YOUR GOAL = Please copy out all of the records below, swapping "pictured here" for "shown" everywhere it occurs and changing nothing else. Leave out the pictures.

[INPUT RECORDS Boundary: Start]

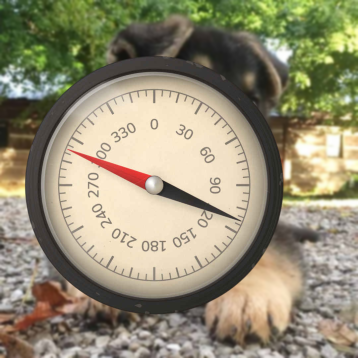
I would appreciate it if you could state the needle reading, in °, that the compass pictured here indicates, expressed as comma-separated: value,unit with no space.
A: 292.5,°
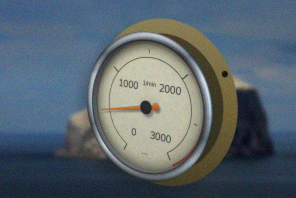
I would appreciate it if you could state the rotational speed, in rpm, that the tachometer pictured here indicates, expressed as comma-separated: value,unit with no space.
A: 500,rpm
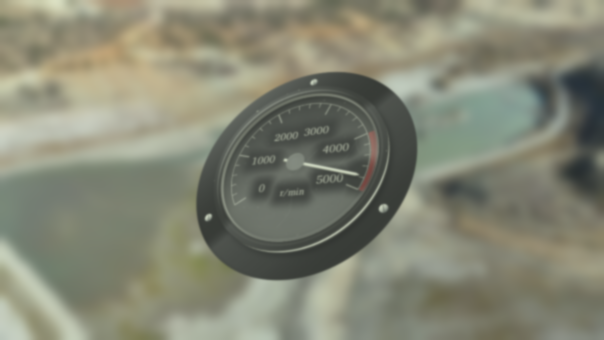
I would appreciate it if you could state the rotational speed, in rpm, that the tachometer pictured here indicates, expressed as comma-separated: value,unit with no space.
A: 4800,rpm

[INPUT RECORDS Boundary: End]

WRITTEN SOLUTION =
I would appreciate it if you could state the needle reading, in °, that the compass shown indicates, expressed as comma-separated: value,unit with no space.
A: 292.5,°
I would appreciate it if you could state the rotational speed, in rpm, that the tachometer shown indicates, expressed as comma-separated: value,unit with no space.
A: 500,rpm
I would appreciate it if you could state the rotational speed, in rpm, that the tachometer shown indicates, expressed as comma-separated: value,unit with no space.
A: 4800,rpm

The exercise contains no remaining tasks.